> _Textauszug_:
□ □ □ □ □ □ □

Das Lenin-Mausoleum auf dem Roten Platz ist zu und soll erst in zwei Jahren wieder öffnen. Doch manche wollen es gleich ganz schließen. Selbst Russlands Präsident Putin wirft Lenin nun Fehler vor – wegen dessen Ukraine-Politik.
Der Besuch bei Lenin beginnt ganz hinten in einer etwa 100 Meter langen Schlange. Rechts, jenseits der Grasböschung, steht die Kremlmauer, links das Backsteingebäude des Historischen Museums, und nach vorn geht der Blick über das leicht ansteigende Pflaster über den Roten Platz hinweg zu den Türmen der Basiliuskathedrale.
Unter den Wartenden sind ausländische Touristen klar in der Minderheit. Nach beständigem Vorrücken und einer dreiviertel Stunde Sicherheitskontrolle an drei parallelen Metalldetektoren ist man bei Lenin angekommen. Taschen und Rucksäcke sind verboten im umzäunten Areal.

□ □ □ □ □ □ □

(Gespeicherte Einträge)
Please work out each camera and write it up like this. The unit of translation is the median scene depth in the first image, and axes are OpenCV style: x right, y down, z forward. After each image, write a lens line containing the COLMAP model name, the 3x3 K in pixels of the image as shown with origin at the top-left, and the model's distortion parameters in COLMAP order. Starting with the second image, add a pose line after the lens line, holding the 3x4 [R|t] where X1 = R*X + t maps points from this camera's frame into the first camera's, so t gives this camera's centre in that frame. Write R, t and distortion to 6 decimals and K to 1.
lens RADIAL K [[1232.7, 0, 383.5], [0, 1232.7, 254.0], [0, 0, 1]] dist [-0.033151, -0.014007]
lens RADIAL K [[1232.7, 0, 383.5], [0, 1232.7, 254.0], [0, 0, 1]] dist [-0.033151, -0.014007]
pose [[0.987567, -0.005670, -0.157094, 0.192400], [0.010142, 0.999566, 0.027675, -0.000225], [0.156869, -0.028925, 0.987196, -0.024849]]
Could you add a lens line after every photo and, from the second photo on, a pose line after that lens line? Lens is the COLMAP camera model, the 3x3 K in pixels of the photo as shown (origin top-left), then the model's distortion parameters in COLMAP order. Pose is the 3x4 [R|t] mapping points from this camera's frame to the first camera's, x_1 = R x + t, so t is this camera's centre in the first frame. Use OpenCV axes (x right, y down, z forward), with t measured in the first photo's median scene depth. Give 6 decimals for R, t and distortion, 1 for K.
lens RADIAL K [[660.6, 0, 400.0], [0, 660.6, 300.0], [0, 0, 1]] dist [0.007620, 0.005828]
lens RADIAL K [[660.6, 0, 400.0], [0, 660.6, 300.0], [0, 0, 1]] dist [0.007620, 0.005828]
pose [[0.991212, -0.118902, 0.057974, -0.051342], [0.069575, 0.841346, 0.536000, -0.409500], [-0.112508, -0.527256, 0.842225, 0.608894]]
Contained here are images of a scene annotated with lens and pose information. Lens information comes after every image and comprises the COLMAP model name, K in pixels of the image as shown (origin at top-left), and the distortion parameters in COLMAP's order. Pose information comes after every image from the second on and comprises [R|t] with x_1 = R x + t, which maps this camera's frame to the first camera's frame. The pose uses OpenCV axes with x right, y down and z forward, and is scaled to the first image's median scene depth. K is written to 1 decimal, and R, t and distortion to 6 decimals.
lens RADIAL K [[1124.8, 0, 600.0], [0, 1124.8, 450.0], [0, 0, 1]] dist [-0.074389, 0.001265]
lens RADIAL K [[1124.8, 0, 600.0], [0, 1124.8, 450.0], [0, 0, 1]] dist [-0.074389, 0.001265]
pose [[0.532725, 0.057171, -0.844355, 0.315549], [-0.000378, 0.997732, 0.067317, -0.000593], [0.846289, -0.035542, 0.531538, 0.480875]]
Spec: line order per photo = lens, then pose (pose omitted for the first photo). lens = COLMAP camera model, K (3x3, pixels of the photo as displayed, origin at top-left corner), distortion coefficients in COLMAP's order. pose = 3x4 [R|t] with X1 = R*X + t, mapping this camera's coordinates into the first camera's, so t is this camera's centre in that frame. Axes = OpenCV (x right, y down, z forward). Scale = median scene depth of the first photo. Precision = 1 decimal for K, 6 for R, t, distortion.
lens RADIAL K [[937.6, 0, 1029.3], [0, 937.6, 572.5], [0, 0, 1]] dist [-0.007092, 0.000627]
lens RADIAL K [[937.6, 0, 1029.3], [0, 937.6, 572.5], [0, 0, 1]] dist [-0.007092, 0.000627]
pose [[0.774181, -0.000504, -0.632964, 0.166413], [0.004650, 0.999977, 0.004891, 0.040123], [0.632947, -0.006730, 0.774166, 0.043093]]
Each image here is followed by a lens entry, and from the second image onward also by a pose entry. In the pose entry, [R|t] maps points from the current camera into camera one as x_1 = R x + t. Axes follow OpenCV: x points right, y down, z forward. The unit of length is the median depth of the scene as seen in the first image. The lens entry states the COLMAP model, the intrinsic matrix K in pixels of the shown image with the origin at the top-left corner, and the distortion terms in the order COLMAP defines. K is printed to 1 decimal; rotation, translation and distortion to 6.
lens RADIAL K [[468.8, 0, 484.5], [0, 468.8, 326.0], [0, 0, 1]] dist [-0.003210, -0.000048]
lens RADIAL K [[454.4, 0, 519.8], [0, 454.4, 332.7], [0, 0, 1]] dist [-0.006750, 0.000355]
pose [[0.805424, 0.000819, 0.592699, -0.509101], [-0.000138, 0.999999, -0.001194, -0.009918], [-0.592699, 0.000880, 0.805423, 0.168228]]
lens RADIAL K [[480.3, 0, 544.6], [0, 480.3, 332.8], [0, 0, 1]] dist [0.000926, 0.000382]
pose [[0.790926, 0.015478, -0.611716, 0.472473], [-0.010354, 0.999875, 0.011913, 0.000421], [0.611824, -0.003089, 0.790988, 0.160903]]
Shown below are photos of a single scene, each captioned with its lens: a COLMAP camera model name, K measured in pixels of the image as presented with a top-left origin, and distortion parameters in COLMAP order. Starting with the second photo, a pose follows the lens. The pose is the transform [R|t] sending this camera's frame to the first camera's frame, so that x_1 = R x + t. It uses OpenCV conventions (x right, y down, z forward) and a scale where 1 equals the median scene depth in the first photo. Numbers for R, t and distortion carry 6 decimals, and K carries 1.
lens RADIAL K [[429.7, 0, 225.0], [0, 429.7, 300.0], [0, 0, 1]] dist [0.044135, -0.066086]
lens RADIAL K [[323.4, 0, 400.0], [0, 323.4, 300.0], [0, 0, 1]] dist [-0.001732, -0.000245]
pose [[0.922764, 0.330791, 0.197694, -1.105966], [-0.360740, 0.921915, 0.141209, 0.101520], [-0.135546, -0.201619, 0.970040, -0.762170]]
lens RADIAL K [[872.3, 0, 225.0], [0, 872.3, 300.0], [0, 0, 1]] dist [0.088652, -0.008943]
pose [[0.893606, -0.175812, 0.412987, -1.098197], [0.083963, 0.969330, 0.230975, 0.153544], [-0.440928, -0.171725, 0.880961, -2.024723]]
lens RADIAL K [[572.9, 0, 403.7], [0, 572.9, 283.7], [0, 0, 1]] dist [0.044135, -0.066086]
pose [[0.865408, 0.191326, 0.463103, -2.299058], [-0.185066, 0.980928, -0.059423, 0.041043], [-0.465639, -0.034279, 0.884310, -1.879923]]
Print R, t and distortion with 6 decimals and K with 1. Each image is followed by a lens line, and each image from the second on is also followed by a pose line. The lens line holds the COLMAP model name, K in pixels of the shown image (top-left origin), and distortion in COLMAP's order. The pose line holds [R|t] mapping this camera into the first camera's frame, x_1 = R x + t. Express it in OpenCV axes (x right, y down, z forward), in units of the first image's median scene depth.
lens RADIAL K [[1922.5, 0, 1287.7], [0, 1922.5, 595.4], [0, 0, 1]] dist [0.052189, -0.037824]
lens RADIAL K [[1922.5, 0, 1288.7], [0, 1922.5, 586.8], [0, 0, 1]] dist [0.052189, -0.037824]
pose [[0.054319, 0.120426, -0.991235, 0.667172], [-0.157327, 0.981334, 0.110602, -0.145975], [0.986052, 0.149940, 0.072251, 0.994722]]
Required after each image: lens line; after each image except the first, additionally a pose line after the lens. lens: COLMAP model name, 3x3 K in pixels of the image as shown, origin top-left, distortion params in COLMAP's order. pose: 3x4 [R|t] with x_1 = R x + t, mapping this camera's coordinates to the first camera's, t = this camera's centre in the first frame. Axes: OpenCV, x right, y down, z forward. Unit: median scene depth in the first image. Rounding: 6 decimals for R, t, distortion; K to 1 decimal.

□ □ □ □ □ □ □

> _Ziel der Übung_: Zähle alle Bauwerke und Plätze auf, die im Text über das Lenin-Mausoleum mit ihrem Namen genannt werden. Die Einträge kommen aus einer anderen Quelle als der Text.

> _Antwort_: Lenin-Mausoleum, Roter Platz, Kremlmauer, Historisches Museum, Basiliuskathedrale